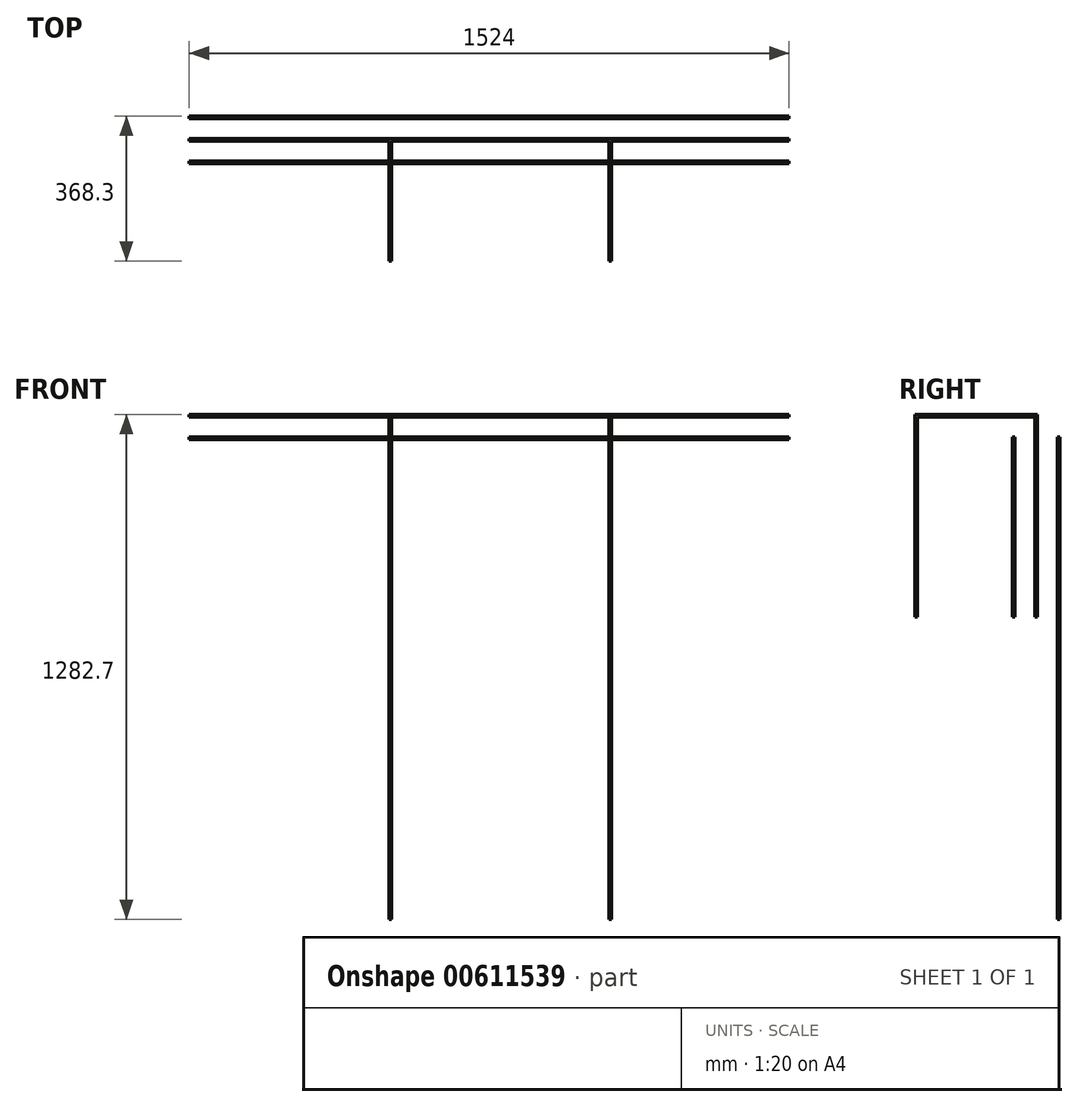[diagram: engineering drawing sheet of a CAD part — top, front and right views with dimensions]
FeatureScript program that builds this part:
annotation { "Feature Type Name" : "Feature", "Feature Type Description" : "" }
export const myFeature = defineFeature(function(context is Context, id is Id, definition is map)
    precondition{}
    {
        {
            var Q0;
            Q0=qCreatedBy(makeId("Right.planeOp"),FACE);
            var sketch = newSketch(context, id + "F0", { "sketchPlane" : qUnion([Q0])});
            skLineSegment(sketch, "E0.bottom", {"start": v(0, 0) * mm, "end": v(-6.35, 0) * mm});
            skLineSegment(sketch, "E0.top", {"start": v(0, -6.35) * mm, "end": v(-6.35, -6.35) * mm});
            skLineSegment(sketch, "E0.left", {"start": v(0, 0) * mm, "end": v(0, -6.35) * mm});
            skLineSegment(sketch, "E0.right", {"start": v(-6.35, 0) * mm, "end": v(-6.35, -6.35) * mm});
            skSolve(sketch);
        }
        {
            var Q0;
            Q0 = qSketchRegion(id + "F0", true);
            extrude(context, id + "F1", {"entities" : qUnion([Q0]), "depth" : 1524 * mm, "offsetDistance" : 25.4 * mm});
        }
        {
            var Q0;
            Q0=makeQuery(id+"F1.opExtrude","SWEPT_FACE",FACE,{"disambiguationData":[OSD([sQuery(id+"F0.wireOp",EDGE,"E0.top")])]});
            var sketch = newSketch(context, id + "F2", { "sketchPlane" : qUnion([Q0])});
            skLineSegment(sketch, "E1.bottom", {"start": v(508, 6.35) * mm, "end": v(514.35, 6.35) * mm});
            skLineSegment(sketch, "E1.top", {"start": v(508, 0) * mm, "end": v(514.35, 0) * mm});
            skLineSegment(sketch, "E1.left", {"start": v(508, 6.35) * mm, "end": v(508, 0) * mm});
            skLineSegment(sketch, "E1.right", {"start": v(514.35, 6.35) * mm, "end": v(514.35, 0) * mm});
            skLineSegment(sketch, "E2.bottom", {"start": v(1066.8, 6.35) * mm, "end": v(1073.15, 6.35) * mm});
            skLineSegment(sketch, "E2.top", {"start": v(1066.8, 0) * mm, "end": v(1073.15, 0) * mm});
            skLineSegment(sketch, "E2.left", {"start": v(1066.8, 6.35) * mm, "end": v(1066.8, 0) * mm});
            skLineSegment(sketch, "E2.right", {"start": v(1073.15, 6.35) * mm, "end": v(1073.15, 0) * mm});
            skSolve(sketch);
        }
        {
            var Q0;
            Q0 = qSketchRegion(id + "F2", true);
            extrude(context, id + "F3", {"entities" : qUnion([Q0]), "operationType" : NewBodyOperationType.ADD, "depth" : 508 * mm, "offsetDistance" : 25.4 * mm});
        }
        {
            var Q0;
            Q0=makeQuery(id+"F3.boolean.opBoolean","MERGE",FACE,{"derivedFrom":[makeQuery(id+"F1.opExtrude","SWEPT_FACE",FACE,{"disambiguationData":[OSD([sQuery(id+"F0.wireOp",EDGE,"E0.right")])]}),makeQuery(id+"F3.opExtrude","SWEPT_FACE",FACE,{"disambiguationData":[OSD([sQuery(id+"F2.wireOp",EDGE,"E1.bottom")])]}),makeQuery(id+"F3.opExtrude","SWEPT_FACE",FACE,{"disambiguationData":[OSD([sQuery(id+"F2.wireOp",EDGE,"E2.bottom")])]})]});
            var sketch = newSketch(context, id + "F4", { "sketchPlane" : qUnion([Q0])});
            skLineSegment(sketch, "E3.bottom", {"start": v(508, 0) * mm, "end": v(514.35, 0) * mm});
            skLineSegment(sketch, "E3.top", {"start": v(508, -6.35) * mm, "end": v(514.35, -6.35) * mm});
            skLineSegment(sketch, "E3.left", {"start": v(508, 0) * mm, "end": v(508, -6.35) * mm});
            skLineSegment(sketch, "E3.right", {"start": v(514.35, 0) * mm, "end": v(514.35, -6.35) * mm});
            skLineSegment(sketch, "E4.bottom", {"start": v(1066.8, 0) * mm, "end": v(1073.15, 0) * mm});
            skLineSegment(sketch, "E4.top", {"start": v(1066.8, -6.35) * mm, "end": v(1073.15, -6.35) * mm});
            skLineSegment(sketch, "E4.left", {"start": v(1066.8, 0) * mm, "end": v(1066.8, -6.35) * mm});
            skLineSegment(sketch, "E4.right", {"start": v(1073.15, 0) * mm, "end": v(1073.15, -6.35) * mm});
            skSolve(sketch);
        }
        {
            var Q0;
            Q0 = qSketchRegion(id + "F4", true);
            extrude(context, id + "F5", {"entities" : qUnion([Q0]), "operationType" : NewBodyOperationType.ADD, "depth" : 304.8 * mm, "offsetDistance" : 25.4 * mm});
        }
        {
            var Q0;
            Q0=makeQuery(id+"F5.opExtrude","SWEPT_FACE",FACE,{"disambiguationData":[OSD([sQuery(id+"F4.wireOp",EDGE,"E3.top")])]});
            var sketch = newSketch(context, id + "F6", { "sketchPlane" : qUnion([Q0])});
            skLineSegment(sketch, "E5.bottom", {"start": v(508, 311.15) * mm, "end": v(514.35, 311.15) * mm});
            skLineSegment(sketch, "E5.top", {"start": v(508, 304.8) * mm, "end": v(514.35, 304.8) * mm});
            skLineSegment(sketch, "E5.left", {"start": v(508, 311.15) * mm, "end": v(508, 304.8) * mm});
            skLineSegment(sketch, "E5.right", {"start": v(514.35, 311.15) * mm, "end": v(514.35, 304.8) * mm});
            skLineSegment(sketch, "E6.bottom", {"start": v(1073.15, 311.15) * mm, "end": v(1066.8, 311.15) * mm});
            skLineSegment(sketch, "E6.top", {"start": v(1073.15, 304.8) * mm, "end": v(1066.8, 304.8) * mm});
            skLineSegment(sketch, "E6.left", {"start": v(1073.15, 311.15) * mm, "end": v(1073.15, 304.8) * mm});
            skLineSegment(sketch, "E6.right", {"start": v(1066.8, 311.15) * mm, "end": v(1066.8, 304.8) * mm});
            skSolve(sketch);
        }
        {
            var Q0;
            Q0 = qSketchRegion(id + "F6", true);
            var Q1;
            Q1=makeQuery(id+"F3.opExtrude","CAP_FACE",FACE,{"disambiguationData":[OSD([sQuery(id+"F2.wireOp",EDGE,"E1.bottom"),sQuery(id+"F2.wireOp",EDGE,"E1.top"),sQuery(id+"F2.wireOp",EDGE,"E1.left"),sQuery(id+"F2.wireOp",EDGE,"E1.right")])],"isStart":false});
            extrude(context, id + "F7", {"entities" : qUnion([Q0]), "operationType" : NewBodyOperationType.ADD, "endBound" : BoundingType.UP_TO_SURFACE, "depth" : 25.4 * mm, "endBoundEntityFace" : qUnion([Q1]), "offsetDistance" : 25.4 * mm});
        }
        {
            var Q0;
            Q0=qCreatedBy(makeId("Right.planeOp"),FACE);
            var sketch = newSketch(context, id + "F8", { "sketchPlane" : qUnion([Q0])});
            skLineSegment(sketch, "E7.bottom", {"start": v(-57.15, -57.15) * mm, "end": v(-63.5, -57.15) * mm});
            skLineSegment(sketch, "E7.top", {"start": v(-57.15, -63.5) * mm, "end": v(-63.5, -63.5) * mm});
            skLineSegment(sketch, "E7.left", {"start": v(-57.15, -57.15) * mm, "end": v(-57.15, -63.5) * mm});
            skLineSegment(sketch, "E7.right", {"start": v(-63.5, -57.15) * mm, "end": v(-63.5, -63.5) * mm});
            skSolve(sketch);
        }
        {
            var Q0;
            Q0 = qSketchRegion(id + "F8", true);
            var Q1;
            Q1=makeQuery(id+"F1.opExtrude","CAP_FACE",FACE,{"disambiguationData":[OSD([sQuery(id+"F0.wireOp",EDGE,"E0.bottom"),sQuery(id+"F0.wireOp",EDGE,"E0.top"),sQuery(id+"F0.wireOp",EDGE,"E0.left"),sQuery(id+"F0.wireOp",EDGE,"E0.right")])],"isStart":false});
            extrude(context, id + "F9", {"entities" : qUnion([Q0]), "endBound" : BoundingType.UP_TO_SURFACE, "depth" : 25.4 * mm, "endBoundEntityFace" : qUnion([Q1]), "offsetDistance" : 25.4 * mm});
        }
        {
            var Q0;
            Q0=makeQuery(id+"F9.opExtrude","SWEPT_FACE",FACE,{"disambiguationData":[OSD([sQuery(id+"F8.wireOp",EDGE,"E7.top")])]});
            var sketch = newSketch(context, id + "F10", { "sketchPlane" : qUnion([Q0])});
            skLineSegment(sketch, "E8.bottom", {"start": v(508, 63.5) * mm, "end": v(514.35, 63.5) * mm});
            skLineSegment(sketch, "E8.top", {"start": v(508, 57.15) * mm, "end": v(514.35, 57.15) * mm});
            skLineSegment(sketch, "E8.left", {"start": v(508, 63.5) * mm, "end": v(508, 57.15) * mm});
            skLineSegment(sketch, "E8.right", {"start": v(514.35, 63.5) * mm, "end": v(514.35, 57.15) * mm});
            skSolve(sketch);
        }
        {
            var Q0;
            Q0 = qSketchRegion(id + "F10", true);
            var Q1;
            Q1=makeQuery(id+"F3.opExtrude","CAP_FACE",FACE,{"disambiguationData":[OSD([sQuery(id+"F2.wireOp",EDGE,"E1.bottom"),sQuery(id+"F2.wireOp",EDGE,"E1.top"),sQuery(id+"F2.wireOp",EDGE,"E1.left"),sQuery(id+"F2.wireOp",EDGE,"E1.right")])],"isStart":false});
            extrude(context, id + "F11", {"entities" : qUnion([Q0]), "operationType" : NewBodyOperationType.ADD, "endBound" : BoundingType.UP_TO_SURFACE, "depth" : 25.4 * mm, "endBoundEntityFace" : qUnion([Q1]), "offsetDistance" : 25.4 * mm});
        }
        {
            var Q0;
            Q0=qCreatedBy(makeId("Right.planeOp"),FACE);
            var sketch = newSketch(context, id + "F12", { "sketchPlane" : qUnion([Q0])});
            skLineSegment(sketch, "E9.bottom", {"start": v(57.15, -57.15) * mm, "end": v(50.8, -57.15) * mm});
            skLineSegment(sketch, "E9.top", {"start": v(57.15, -63.5) * mm, "end": v(50.8, -63.5) * mm});
            skLineSegment(sketch, "E9.left", {"start": v(57.15, -57.15) * mm, "end": v(57.15, -63.5) * mm});
            skLineSegment(sketch, "E9.right", {"start": v(50.8, -57.15) * mm, "end": v(50.8, -63.5) * mm});
            skSolve(sketch);
        }
        {
            var Q0;
            Q0 = qSketchRegion(id + "F12", true);
            var Q1;
            Q1=makeQuery(id+"F9.opExtrude","CAP_FACE",FACE,{"disambiguationData":[OSD([sQuery(id+"F8.wireOp",EDGE,"E7.bottom"),sQuery(id+"F8.wireOp",EDGE,"E7.top"),sQuery(id+"F8.wireOp",EDGE,"E7.left"),sQuery(id+"F8.wireOp",EDGE,"E7.right")])],"isStart":false});
            extrude(context, id + "F13", {"entities" : qUnion([Q0]), "endBound" : BoundingType.UP_TO_SURFACE, "depth" : 25.4 * mm, "endBoundEntityFace" : qUnion([Q1]), "offsetDistance" : 25.4 * mm});
        }
        {
            var Q0;
            Q0=makeQuery(id+"F13.opExtrude","SWEPT_FACE",FACE,{"disambiguationData":[OSD([sQuery(id+"F12.wireOp",EDGE,"E9.top")])]});
            var sketch = newSketch(context, id + "F14", { "sketchPlane" : qUnion([Q0])});
            skLineSegment(sketch, "E10.bottom", {"start": v(508, -50.8) * mm, "end": v(514.35, -50.8) * mm});
            skLineSegment(sketch, "E10.top", {"start": v(508, -57.15) * mm, "end": v(514.35, -57.15) * mm});
            skLineSegment(sketch, "E10.left", {"start": v(508, -50.8) * mm, "end": v(508, -57.15) * mm});
            skLineSegment(sketch, "E10.right", {"start": v(514.35, -50.8) * mm, "end": v(514.35, -57.15) * mm});
            skLineSegment(sketch, "E11.bottom", {"start": v(1066.8, -50.8) * mm, "end": v(1073.15, -50.8) * mm});
            skLineSegment(sketch, "E11.top", {"start": v(1066.8, -57.15) * mm, "end": v(1073.15, -57.15) * mm});
            skLineSegment(sketch, "E11.left", {"start": v(1066.8, -50.8) * mm, "end": v(1066.8, -57.15) * mm});
            skLineSegment(sketch, "E11.right", {"start": v(1073.15, -50.8) * mm, "end": v(1073.15, -57.15) * mm});
            skSolve(sketch);
        }
        {
            var Q0;
            Q0 = qSketchRegion(id + "F14", true);
            extrude(context, id + "F15", {"entities" : qUnion([Q0]), "operationType" : NewBodyOperationType.ADD, "depth" : 1219.2 * mm, "offsetDistance" : 25.4 * mm});
        }
    });
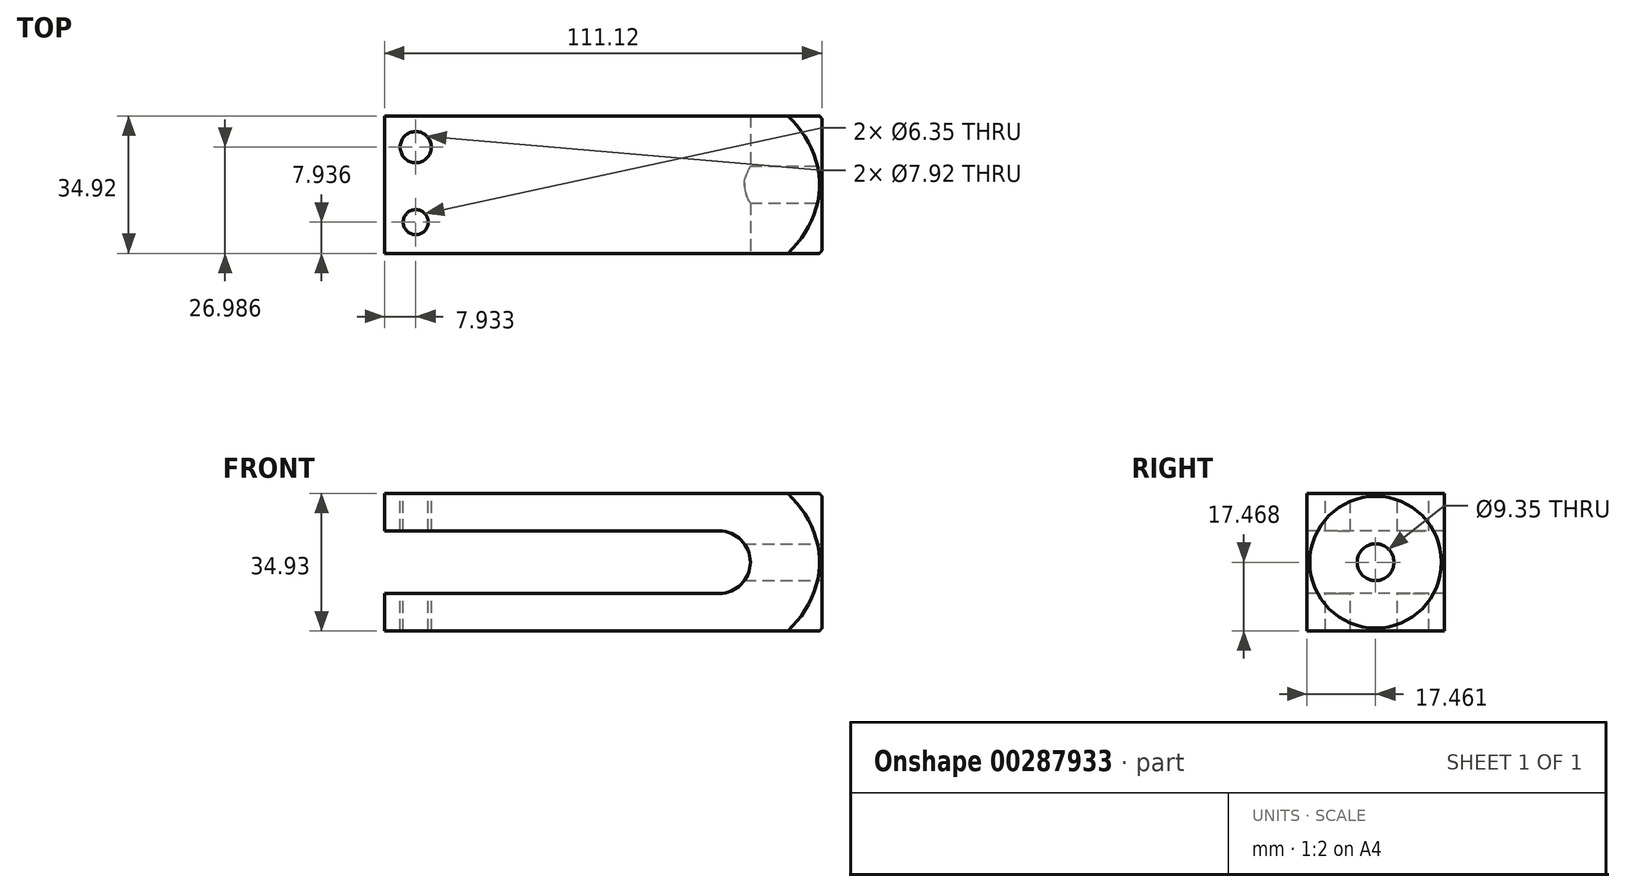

^^^^^^^^^^^^^^^^

CONSIGNE>
Recopiez chaque ligne ci-dessus où figure la chaîne « newSketch ». La distinction entre majuscules et minuscules compte.

CORRIGÉ>
            var sketch = newSketch(context, id + "F0", { "sketchPlane" : qUnion([Q0])});
            var sketch = newSketch(context, id + "F2", { "sketchPlane" : qUnion([Q0])});
            var sketch = newSketch(context, id + "F4", { "sketchPlane" : qUnion([Q0])});
            var sketch = newSketch(context, id + "F6", { "sketchPlane" : qUnion([Q0])});
            var sketch = newSketch(context, id + "F8", { "sketchPlane" : qUnion([Q0])});
            var sketch = newSketch(context, id + "F10", { "sketchPlane" : qUnion([Q0])});
            var sketch = newSketch(context, id + "F12", { "sketchPlane" : qUnion([Q0])});
            var sketch = newSketch(context, id + "F14", { "sketchPlane" : qUnion([Q0])});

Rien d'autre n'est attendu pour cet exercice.